Keep in mind the question is not what’s best for you as far as the client is concerned. The question in their mind is what’s best for me? What the client wants to know is whether you can help and how you will resolve their issue. Your whole focus should be in listening and understanding their problems and what is best for them.
Don’t attack your competitors. When clients ask you about your professional competitors they may be considering hiring instead of you, make it a practice not to attack other lawyers or firms. When you put down your professional competitor in the hopes of being hired, you are not only being unprofessional you may give a bad impression of yourself to the client and not be hired as a result. Certainly there are situations where it is in the client’s best interest to be advised of a problem or real lack of qualifications in another lawyer but those are rare situations.
From the field of sales we know that there are certain helpful factors that go into having the client hire you. These include some fundamental rules:
- Communicate clearly. Avoid “lawyer talk” and focus on the basic questions in the mind of the client: Can you do it, what will cost and how long will it take? Clearly explain the legal situation to the client and the process which will likely follow once you’ve been hired.
- Make eye contact. We know that good communication involves eye contact because it is the way in which we know we’re being heard. Lawyers as bad listeners also often fail have good eye contact. It helps project confidence in yourself, your services and what you can do for the client. And while you’re at it remember to smile.
- Stay confident. There is a clear difference between conceit, arrogance and self confidence. We mustn’t make false promises or give guarantees that aren’t possible but confidence in being able to do what the client needs to have done is an essential part of the decision to hire. Project sincere confidence in yourself and your abilities to the client.

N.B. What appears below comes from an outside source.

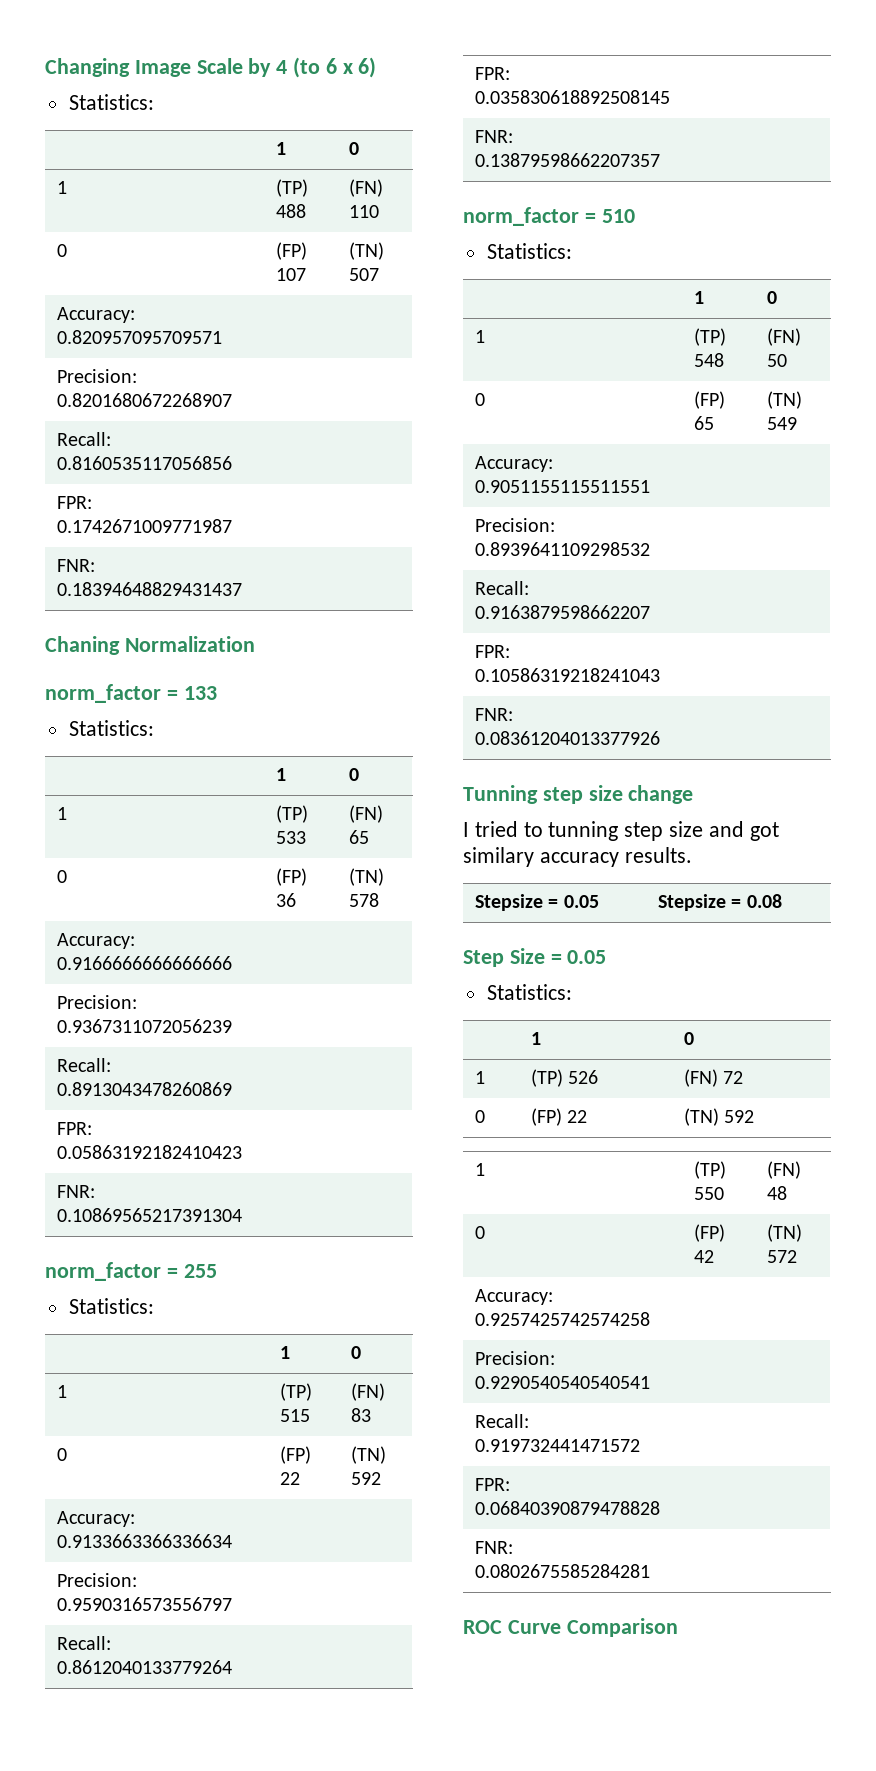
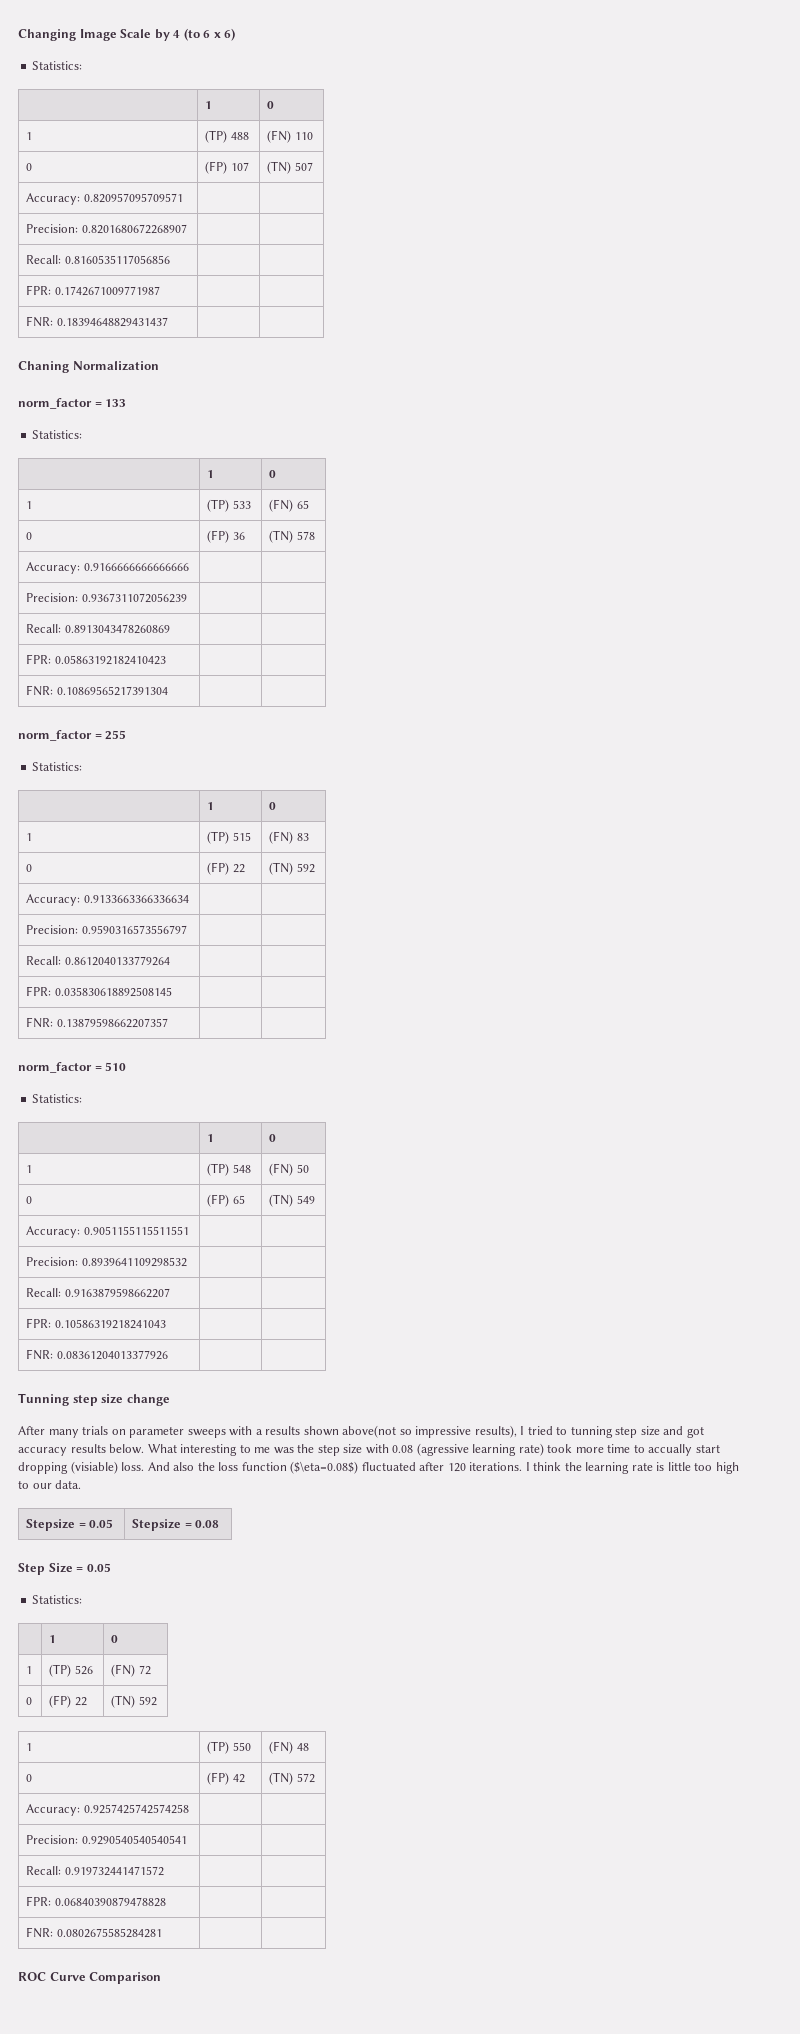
(694, 794) none -> [18,1425,517,1438] After many trials on parameter sweeps with a results shown above(not so impressive results),
[463,847,692,867] similary accuracy results. -> [18,1443,720,1456] [18,1461,739,1474] [18,1480,82,1489] accuracy results below. What interesting to me was the step size with 0.08 (agressive learning rate) took more time to accually start dropping (visiable) loss. And also the loss function ($\eta=0.08$) fluctuated after 120 iterations. I think the learning rate is little too high to our data.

- Be as positive as reasonably justified. We should give honest advice and full information about the problem and our ability to resolve it for the client. Our approach should be a positive one, but truthful. The client is looking for someone to trust. Project that to them.
- Remain seated until the deal is closed. Experienced lawyers know that in order to encourage an end to a client meeting, getting up from your chair and walking towards the door is a proven tool. By the same token remaining seated, even if your client stands up, encourages further discussion about hiring you. Stay seated,
- Be prepared for signing. When you are ready to discuss signing the fee agreement, have a pen ready and put it with the contract in front of the client with a concluding request that they hire you as their lawyer. I always had envelopes for different types of personal injury cases. They had inside the fee agreement, medical waivers and all the documents you need a client to sign. The envelope sat on the desk until needed and was ready whenever it was the right time. In an you
How should we go about asking the client to sign the contract to hire us? The most basic rule in sales is that in order to close a deal you have to ask for the business. The greatest failure of salespeople generally is their fear or reluctance to ask for the business. Once you’ve shown the client how they will benefit from your services and why you are fully prepared to provide a solution to their problem you need to ask the client to hire you. From the field of sales we have learned what things to say to encourage hiring. Modify them to fit you and your personality. They include these kinds of statements: (1) “Here is the contract for you to review and approve so that we can move forward with this today.” (2) “what you need to think about right now? What can I clear up for you?” (3) “Would you like my help?” and (5) “Are you ready for us to move forward on this?”
The subject of getting clients to hire you involves an enormous number of factors, but perhaps these very basic ideas about signing the fee agreement will inspire you to give this more thought.